The following is one process many churches employ:

  • Start with personnel costs.  In one sense, churches are in the “service industry”.  Like other service providing entities, payroll costs will normally be the largest budget allocation. Typically 50% of the budget will be allocated to salary and personnel costs.
  • Next come facilities costs, which include mortgage or rent payments, insurance, utilities and routine maintenance.  Historically, a healthy range has been 20 – 25% but in recent years, due to the economic slowdown, churches have been exploring alternate ways to provide meeting space.  The largest alternative probably is the concept of satellite churches.  Rather than building massive, mega church facilities many churches are instead opening “branches” in smaller lower cost facilities.  (Refurbished strip malls for example)
  • The next category, missions and evangelism (outreach) will vary greatly from church to church due to variances in missions and vision.  Typically this includes foreign mission support, local community outreach and evangelism, and social needs (clothing, food, health care, etc.) 10% is common but churches using alternate ways of providing meeting space have been able to increase the amount they can spend on outreach
  • The last category is local church programming (In reach) which are the primary ministry activities directed to church members.  These include Sunday School and discipleship, vacation Bible schools, Christian education, recreational activities and day care services among many others.  20% is common.

Budget Development – Step Two

The purpose of Step Two is to allow church ministers and lay leaders to know “how much they will have to work with.”   This is extremely important on two levels:

If ministers are given too low a figure, they may become discouraged even before the fiscal year begins.  They may begin to think and mull questions like these in their minds:

“Do they think I am a miracle worker?

 “This is an impossible task.”

“What’s the point?”

“I think I may be at the wrong church”.

On the other hand, if the ministers are given an unrealistically high amount to work with they will most assuredly become discouraged during the fiscal year.  This is a frequent occurrence with the “dream big” budget method.  Often, the ministers do exactly what they were asked, dream big.  And usually, the dreams are bigger than the resources.  The inevitable result will be failure which may breed discouragement.
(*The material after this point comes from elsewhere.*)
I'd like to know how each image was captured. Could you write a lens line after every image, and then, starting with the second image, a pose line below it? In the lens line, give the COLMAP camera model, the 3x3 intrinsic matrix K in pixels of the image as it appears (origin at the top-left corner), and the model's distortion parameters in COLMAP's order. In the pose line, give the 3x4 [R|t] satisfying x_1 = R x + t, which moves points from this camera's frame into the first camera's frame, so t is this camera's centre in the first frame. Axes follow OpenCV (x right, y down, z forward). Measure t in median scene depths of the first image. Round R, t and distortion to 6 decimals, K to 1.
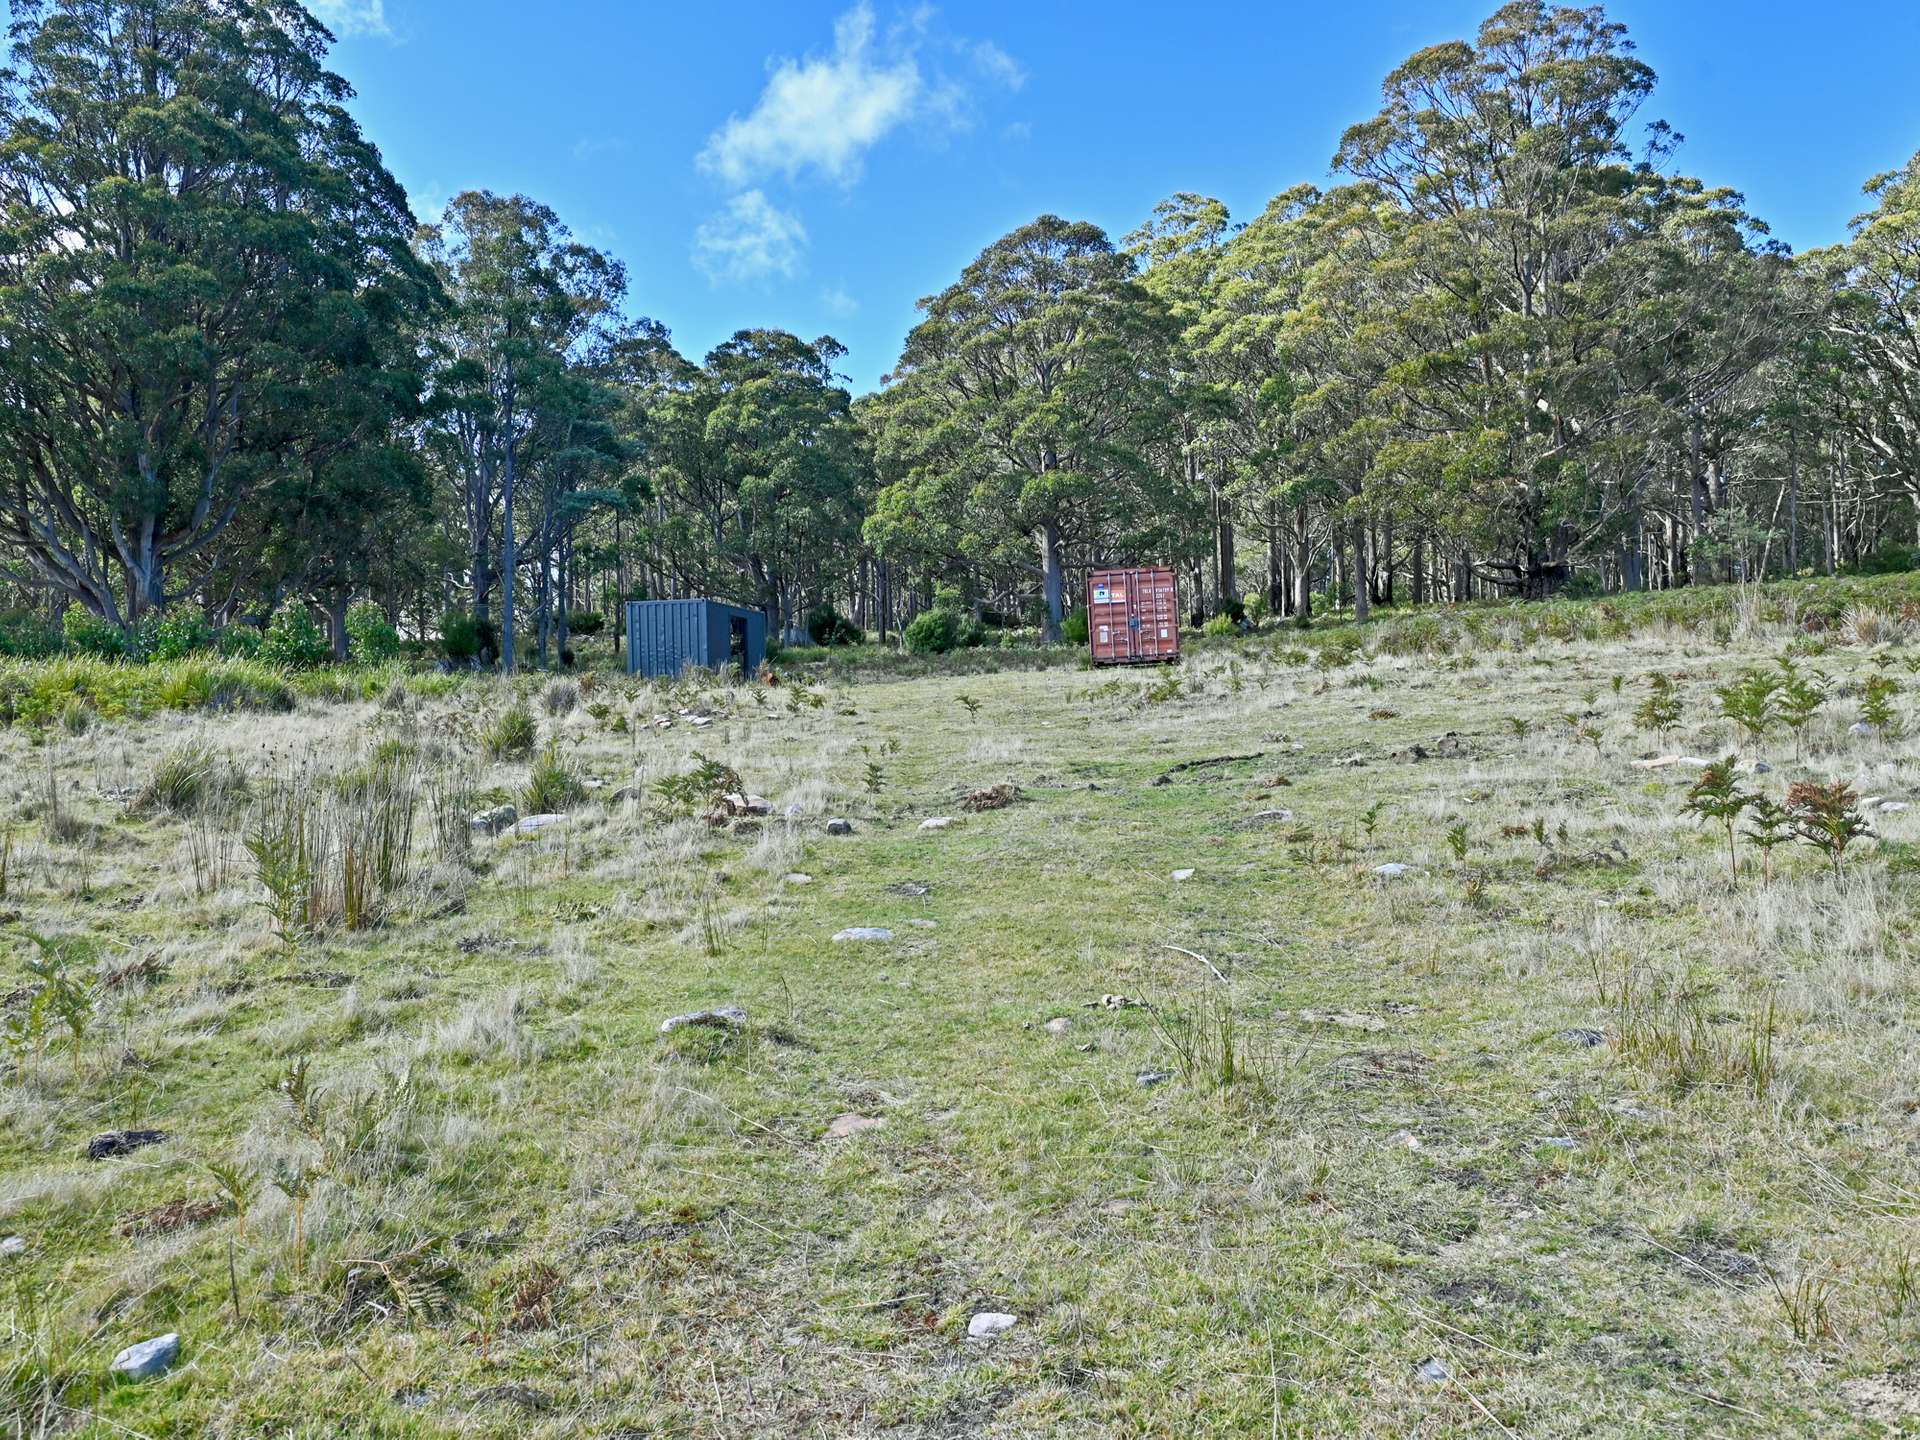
lens RADIAL K [[1562.6, 0, 961.4], [0, 1562.6, 719.1], [0, 0, 1]] dist [-0.008982, -0.001484]
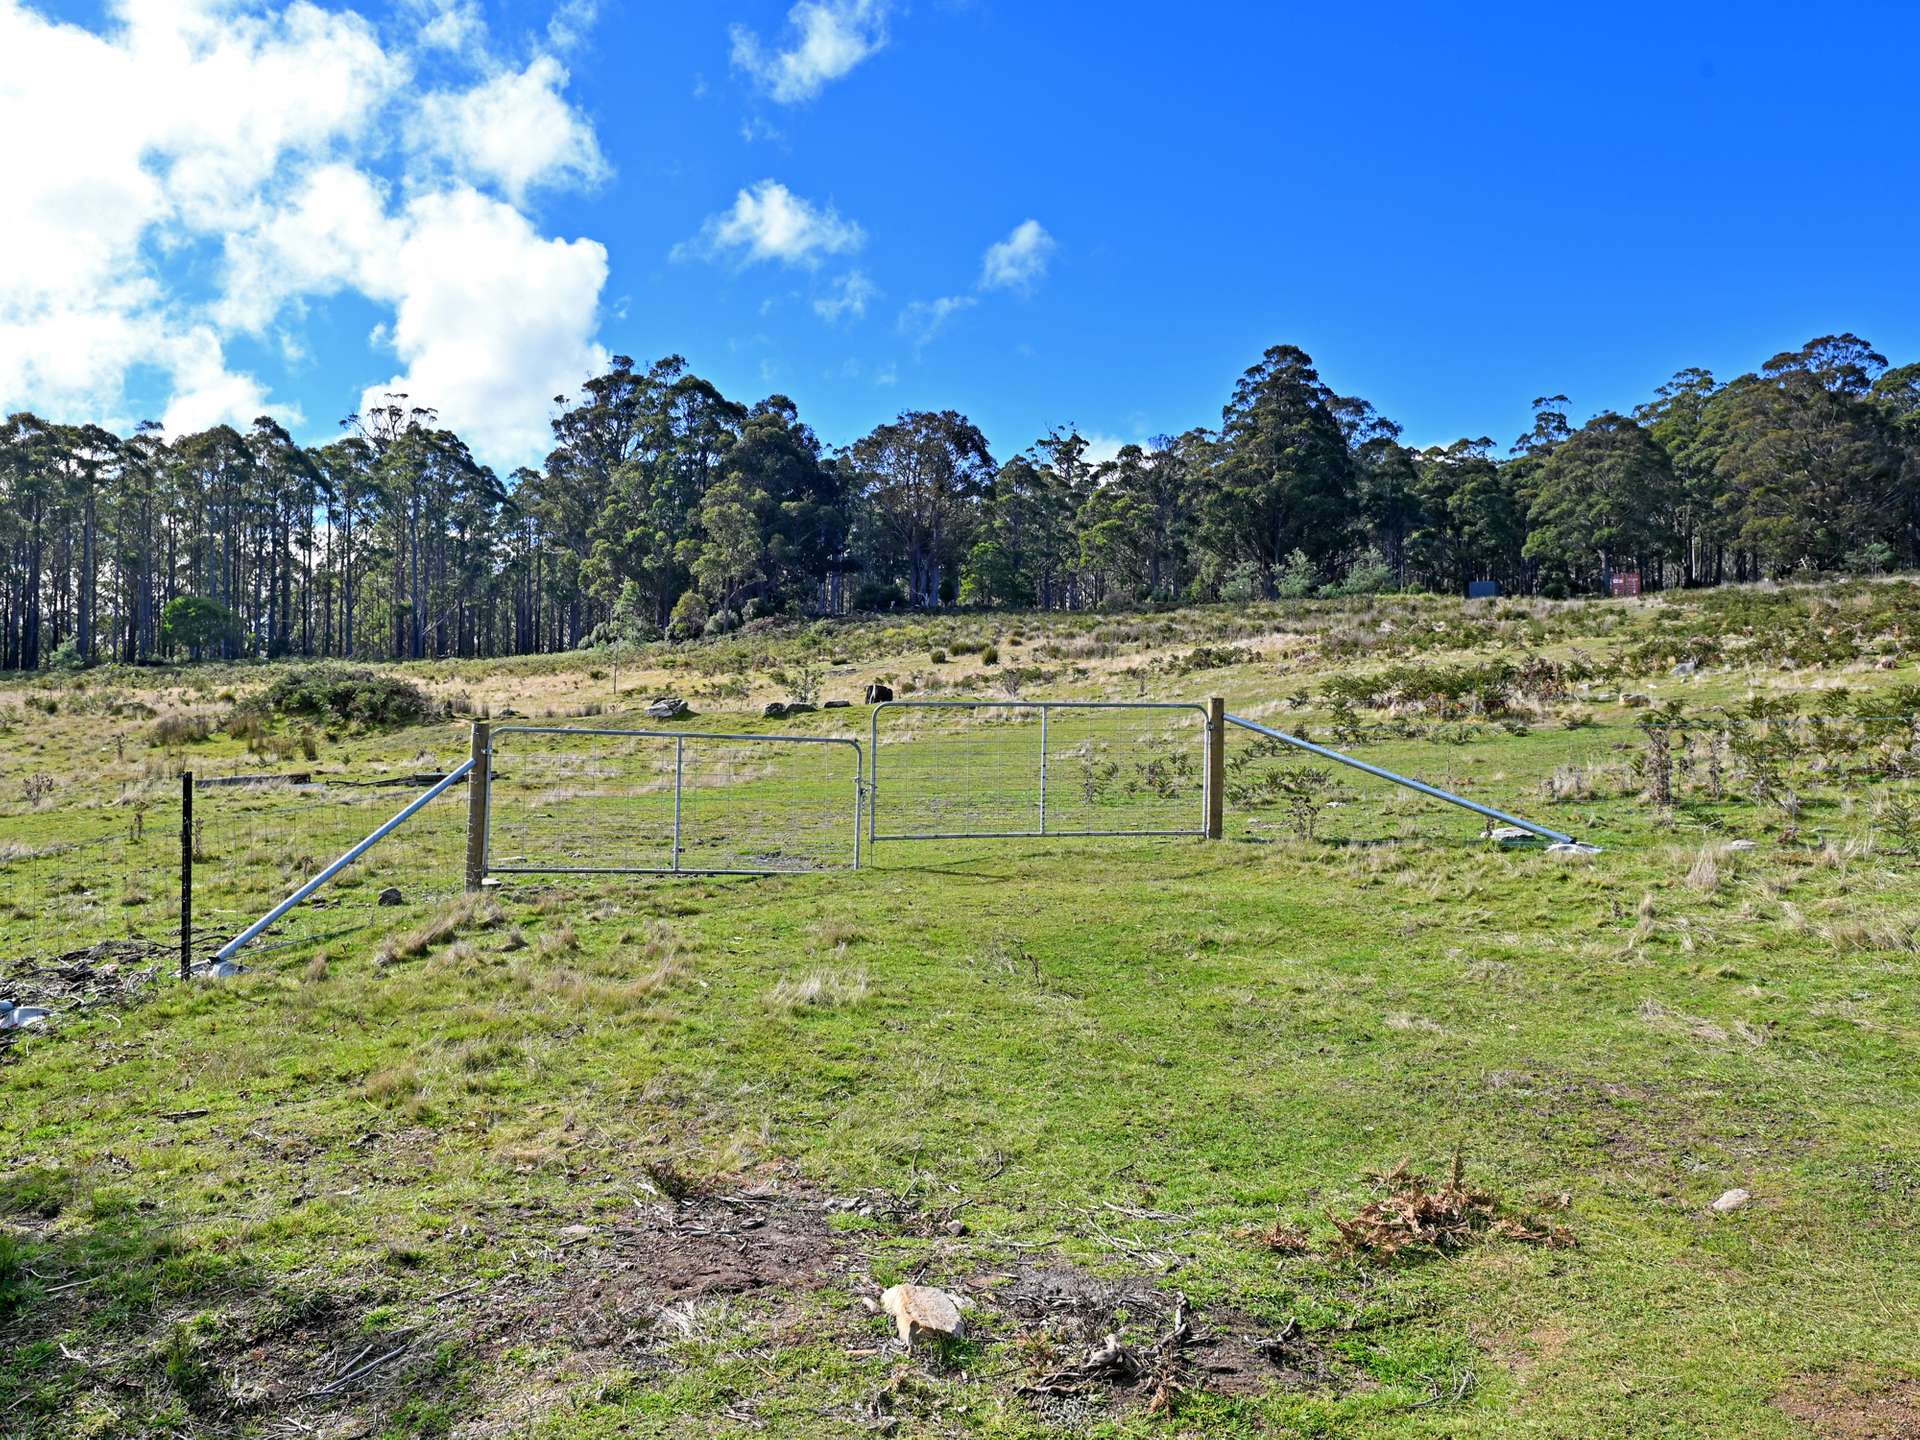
lens RADIAL K [[1478.8, 0, 957.4], [0, 1478.8, 729.2], [0, 0, 1]] dist [0.002528, -0.023356]
pose [[0.935316, 0.035800, -0.351997, -0.063087], [-0.023013, 0.998917, 0.040446, 0.079135], [0.353063, -0.029729, 0.935127, -1.410957]]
Dissension may not be far behind. 

The best way to avoid this is to start with what you’ve got!  Try to project what the church’s revenues will be for the upcoming year.  Do not simply increase last year’s budget as things might have changed significantly since then. Try to use “real” giving numbers. 

Just like the investment advisor’s standard warning, “Past results do not guarantee future results”, what happened in previous years may not happen in the next year at a church.  But, past giving activity is a good place to start.  First, take a look at the church’s receipts over the last three years or so.  Also, take a good look at attendance levels to see if any noticeable trends are present there as well.  Combine these two data points to make as good a prediction as possible of what the church expects to receive in offerings in the next year.

Next, the church should turn its attention to the expense side of the ledger.  The first step in this process is to calculate the cost of simply “keeping the doors open”.  In most churches this will consist of personnel costs, facilities costs, and denominational commitments.  Deducting these costs from the projected revenues results in a more realistic estimate of the dollars the church has available for ministry.  Ministers then should have a realistic idea of how much money they have to work with to carry out their particular part of the church’s mission.